For some reason—the reference to the atrocities of the past, perhaps, or the similarities between this boy, who’d been lynched decade
s before, and Martin Lee Anderson, who’d been suffocated in 2006 —I thought back to my lunch with Goldman, the FSU criminology and human rights professor. Over our lunch of oysters, I’d thought it odd and contradictory that Goldman could be so cynical about the justice system and, at the same time, so idealistic—so naive, even—about the possibility of creating a society without prisons. Now I was beginning to share his cynicism, and I wondered whether—and hoped that—I might find my way to at least some of the idealistic antidote to the cynical toxins.
Vickery’s phone whooped. He snatched it from his belt and glared at the display, as if the phone itself were guilty of unforgivable irreverence. “Vickery. What?” His eyes darted rapidly back and forth, as if the words he was hearing were ricocheting wildly. “What? . . . When? . . . Oh, hell. Does the M.E. know? . . . Well, call him. Maybe too late, but maybe worth a try . . . Check for video cameras, visitor logs, everything . . . Okay, keep me posted . . . Damn it.”
He closed the phone. “That was Stevenson. I sent him up to Dothan to put some heat on Hatfield, who fiddled while reform school Rome burned. Take a wild guess what Stevenson was calling to tell me.”
Angie didn’t hesitate. “Hatfield’s dead.” Vickery nodded glumly. “So Stevenson interrogated him to death?”
“Didn’t get the chance. Hatfield died in his sleep last night, the nursing home director says.”

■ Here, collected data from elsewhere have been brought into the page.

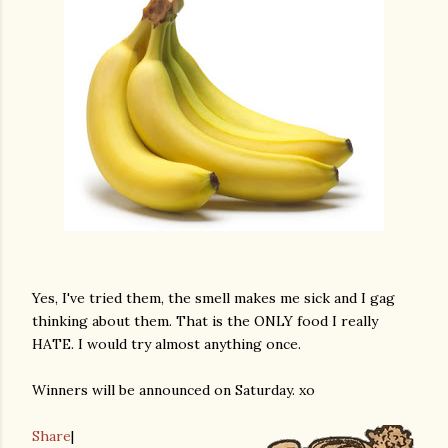
Yes, I've tried them, the smell makes me sick and I gag
thinking about them. That is the ONLY food I really
HATE. I would try almost anything once.
Winners will be announced on Saturday. xo
Share
|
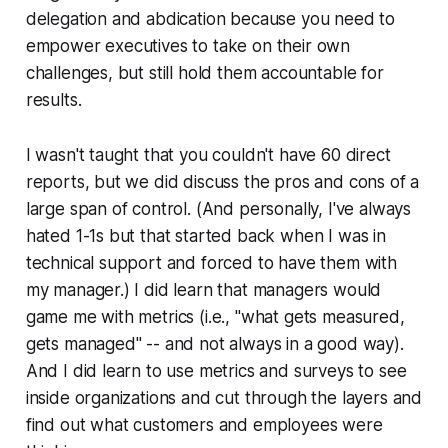
delegation and abdication because you need to
empower executives to take on their own
challenges, but still hold them accountable for
results.
I wasn't taught that you couldn't have 60 direct
reports, but we did discuss the pros and cons of a
large span of control. (And personally, I've always
hated 1-1s but that started back when I was in
technical support and forced to have them with
my manager.) I did learn that managers would
game me with metrics (i.e., "what gets measured,
gets managed" -- and not always in a good way).
And I did learn to use metrics and surveys to see
inside organizations and cut through the layers and
find out what customers and employees were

“How convenient,” she remarked, which I seemed to remember hearing her say once or twice before. “You suppose he had some help with that? A kink in his oxygen line? A pillow over his face?”
Vickery shrugged. “We’ll see what the M.E. says, if Hatfield hasn’t already been pickled—the funeral home picked him up early this morning. Ninety-year-old with emphysema croaks, it doesn’t necessarily raise a lot of red flags in a nursing home.” He had a point there. But so did Angie. Winston Pettis had been killed as we were closing in on the Bone Yard; someone had put a venomous snake in my bathtub; and now Hatfield had died as FDLE was starting to close in on him. If the ominous buzz surrounding us were any indication, Angie had gotten her wish: we’d managed to give the bees’ nest quite a whack.